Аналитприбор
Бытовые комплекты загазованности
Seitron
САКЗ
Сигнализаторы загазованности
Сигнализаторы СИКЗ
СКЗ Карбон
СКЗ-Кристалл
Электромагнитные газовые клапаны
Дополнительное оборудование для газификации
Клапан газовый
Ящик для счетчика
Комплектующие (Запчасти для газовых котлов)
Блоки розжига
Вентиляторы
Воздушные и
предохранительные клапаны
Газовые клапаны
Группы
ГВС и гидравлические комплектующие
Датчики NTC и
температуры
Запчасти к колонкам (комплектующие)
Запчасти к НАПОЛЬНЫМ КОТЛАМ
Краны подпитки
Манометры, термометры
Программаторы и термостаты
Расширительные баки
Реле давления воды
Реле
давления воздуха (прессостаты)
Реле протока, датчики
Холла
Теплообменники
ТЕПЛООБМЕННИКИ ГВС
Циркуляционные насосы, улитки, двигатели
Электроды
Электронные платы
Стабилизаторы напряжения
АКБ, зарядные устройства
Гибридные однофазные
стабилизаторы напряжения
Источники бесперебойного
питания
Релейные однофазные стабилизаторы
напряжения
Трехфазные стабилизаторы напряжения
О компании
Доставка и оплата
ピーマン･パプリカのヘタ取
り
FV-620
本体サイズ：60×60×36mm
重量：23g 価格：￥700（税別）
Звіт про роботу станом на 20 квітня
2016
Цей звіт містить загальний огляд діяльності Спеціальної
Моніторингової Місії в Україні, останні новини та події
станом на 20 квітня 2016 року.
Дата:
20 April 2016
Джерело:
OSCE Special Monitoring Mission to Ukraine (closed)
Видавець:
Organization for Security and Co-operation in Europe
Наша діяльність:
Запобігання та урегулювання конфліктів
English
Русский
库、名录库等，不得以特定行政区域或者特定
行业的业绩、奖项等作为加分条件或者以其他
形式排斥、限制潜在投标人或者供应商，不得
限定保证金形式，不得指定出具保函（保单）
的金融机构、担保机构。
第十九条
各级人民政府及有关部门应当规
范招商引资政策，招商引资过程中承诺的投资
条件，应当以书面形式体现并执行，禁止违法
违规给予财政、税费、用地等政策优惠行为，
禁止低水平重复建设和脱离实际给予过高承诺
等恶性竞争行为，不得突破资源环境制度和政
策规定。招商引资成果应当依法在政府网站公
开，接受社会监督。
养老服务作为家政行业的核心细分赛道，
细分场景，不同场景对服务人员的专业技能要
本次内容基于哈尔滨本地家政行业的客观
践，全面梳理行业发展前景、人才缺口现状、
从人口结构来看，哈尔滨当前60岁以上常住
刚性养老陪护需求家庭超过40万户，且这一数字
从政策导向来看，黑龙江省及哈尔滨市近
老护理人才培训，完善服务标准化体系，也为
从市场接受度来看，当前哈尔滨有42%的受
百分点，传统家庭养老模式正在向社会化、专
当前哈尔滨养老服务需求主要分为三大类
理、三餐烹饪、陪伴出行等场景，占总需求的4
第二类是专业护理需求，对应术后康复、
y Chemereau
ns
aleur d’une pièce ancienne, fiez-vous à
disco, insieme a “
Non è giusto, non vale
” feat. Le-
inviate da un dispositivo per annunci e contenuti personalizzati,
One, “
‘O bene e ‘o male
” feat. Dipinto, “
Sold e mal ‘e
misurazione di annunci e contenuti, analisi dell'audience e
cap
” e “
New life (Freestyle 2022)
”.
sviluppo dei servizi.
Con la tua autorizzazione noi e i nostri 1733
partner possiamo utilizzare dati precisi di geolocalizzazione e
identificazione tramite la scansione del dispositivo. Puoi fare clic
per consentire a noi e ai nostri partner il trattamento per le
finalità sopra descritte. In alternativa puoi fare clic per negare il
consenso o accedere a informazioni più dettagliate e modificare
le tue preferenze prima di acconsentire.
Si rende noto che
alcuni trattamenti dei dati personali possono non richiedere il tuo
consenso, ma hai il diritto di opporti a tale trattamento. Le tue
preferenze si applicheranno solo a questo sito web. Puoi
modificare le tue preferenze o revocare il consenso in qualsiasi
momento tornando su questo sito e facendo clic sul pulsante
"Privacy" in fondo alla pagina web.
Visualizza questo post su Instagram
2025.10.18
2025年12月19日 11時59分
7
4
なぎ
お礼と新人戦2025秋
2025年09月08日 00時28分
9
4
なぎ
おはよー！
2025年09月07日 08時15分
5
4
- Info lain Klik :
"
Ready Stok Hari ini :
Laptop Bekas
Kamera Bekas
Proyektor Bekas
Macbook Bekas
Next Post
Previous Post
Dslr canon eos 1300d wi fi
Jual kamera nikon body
—————
*What you need to do*: Convert the records above into a JSON list of strings with one string for each line, omitting any blank lines.

*Exercise output*:
[
  "Аналитприбор",
  "Бытовые комплекты загазованности",
  "Seitron",
  "САКЗ",
  "Сигнализаторы загазованности",
  "Сигнализаторы СИКЗ",
  "СКЗ Карбон",
  "СКЗ-Кристалл",
  "Электромагнитные газовые клапаны",
  "Дополнительное оборудование для газификации",
  "Клапан газовый",
  "Ящик для счетчика",
  "Комплектующие (Запчасти для газовых котлов)",
  "Блоки розжига",
  "Вентиляторы",
  "Воздушные и",
  "предохранительные клапаны",
  "Газовые клапаны",
  "Группы",
  "ГВС и гидравлические комплектующие",
  "Датчики NTC и",
  "температуры",
  "Запчасти к колонкам (комплектующие)",
  "Запчасти к НАПОЛЬНЫМ КОТЛАМ",
  "Краны подпитки",
  "Манометры, термометры",
  "Программаторы и термостаты",
  "Расширительные баки",
  "Реле давления воды",
  "Реле",
  "давления воздуха (прессостаты)",
  "Реле протока, датчики",
  "Холла",
  "Теплообменники",
  "ТЕПЛООБМЕННИКИ ГВС",
  "Циркуляционные насосы, улитки, двигатели",
  "Электроды",
  "Электронные платы",
  "Стабилизаторы напряжения",
  "АКБ, зарядные устройства",
  "Гибридные однофазные",
  "стабилизаторы напряжения",
  "Источники бесперебойного",
  "питания",
  "Релейные однофазные стабилизаторы",
  "напряжения",
  "Трехфазные стабилизаторы напряжения",
  "О компании",
  "Доставка и оплата",
  "ピーマン･パプリカのヘタ取",
  "り",
  "FV-620",
  "本体サイズ：60×60×36mm",
  "重量：23g 価格：￥700（税別）",
  "Звіт про роботу станом на 20 квітня",
  "2016",
  "Цей звіт містить загальний огляд діяльності Спеціальної",
  "Моніторингової Місії в Україні, останні новини та події",
  "станом на 20 квітня 2016 року.",
  "Дата:",
  "20 April 2016",
  "Джерело:",
  "OSCE Special Monitoring Mission to Ukraine (closed)",
  "Видавець:",
  "Organization for Security and Co-operation in Europe",
  "Наша діяльність:",
  "Запобігання та урегулювання конфліктів",
  "English",
  "Русский",
  "库、名录库等，不得以特定行政区域或者特定",
  "行业的业绩、奖项等作为加分条件或者以其他",
  "形式排斥、限制潜在投标人或者供应商，不得",
  "限定保证金形式，不得指定出具保函（保单）",
  "的金融机构、担保机构。",
  "第十九条",
  "各级人民政府及有关部门应当规",
  "范招商引资政策，招商引资过程中承诺的投资",
  "条件，应当以书面形式体现并执行，禁止违法",
  "违规给予财政、税费、用地等政策优惠行为，",
  "禁止低水平重复建设和脱离实际给予过高承诺",
  "等恶性竞争行为，不得突破资源环境制度和政",
  "策规定。招商引资成果应当依法在政府网站公",
  "开，接受社会监督。",
  "养老服务作为家政行业的核心细分赛道，",
  "细分场景，不同场景对服务人员的专业技能要",
  "本次内容基于哈尔滨本地家政行业的客观",
  "践，全面梳理行业发展前景、人才缺口现状、",
  "从人口结构来看，哈尔滨当前60岁以上常住",
  "刚性养老陪护需求家庭超过40万户，且这一数字",
  "从政策导向来看，黑龙江省及哈尔滨市近",
  "老护理人才培训，完善服务标准化体系，也为",
  "从市场接受度来看，当前哈尔滨有42%的受",
  "百分点，传统家庭养老模式正在向社会化、专",
  "当前哈尔滨养老服务需求主要分为三大类",
  "理、三餐烹饪、陪伴出行等场景，占总需求的4",
  "第二类是专业护理需求，对应术后康复、",
  "y Chemereau",
  "ns",
  "aleur d’une pièce ancienne, fiez-vous à",
  "disco, insieme a “",
  "Non è giusto, non vale",
  "” feat. Le-",
  "inviate da un dispositivo per annunci e contenuti personalizzati,",
  "One, “",
  "‘O bene e ‘o male",
  "” feat. Dipinto, “",
  "Sold e mal ‘e",
  "misurazione di annunci e contenuti, analisi dell'audience e",
  "cap",
  "” e “",
  "New life (Freestyle 2022)",
  "”.",
  "sviluppo dei servizi.",
  "Con la tua autorizzazione noi e i nostri 1733",
  "partner possiamo utilizzare dati precisi di geolocalizzazione e",
  "identificazione tramite la scansione del dispositivo. Puoi fare clic",
  "per consentire a noi e ai nostri partner il trattamento per le",
  "finalità sopra descritte. In alternativa puoi fare clic per negare il",
  "consenso o accedere a informazioni più dettagliate e modificare",
  "le tue preferenze prima di acconsentire.",
  "Si rende noto che",
  "alcuni trattamenti dei dati personali possono non richiedere il tuo",
  "consenso, ma hai il diritto di opporti a tale trattamento. Le tue",
  "preferenze si applicheranno solo a questo sito web. Puoi",
  "modificare le tue preferenze o revocare il consenso in qualsiasi",
  "momento tornando su questo sito e facendo clic sul pulsante",
  "\"Privacy\" in fondo alla pagina web.",
  "Visualizza questo post su Instagram",
  "2025.10.18",
  "2025年12月19日 11時59分",
  "7",
  "4",
  "なぎ",
  "お礼と新人戦2025秋",
  "2025年09月08日 00時28分",
  "9",
  "4",
  "なぎ",
  "おはよー！",
  "2025年09月07日 08時15分",
  "5",
  "4",
  "- Info lain Klik :",
  "\"",
  "Ready Stok Hari ini :",
  "Laptop Bekas",
  "Kamera Bekas",
  "Proyektor Bekas",
  "Macbook Bekas",
  "Next Post",
  "Previous Post",
  "Dslr canon eos 1300d wi fi",
  "Jual kamera nikon body"
]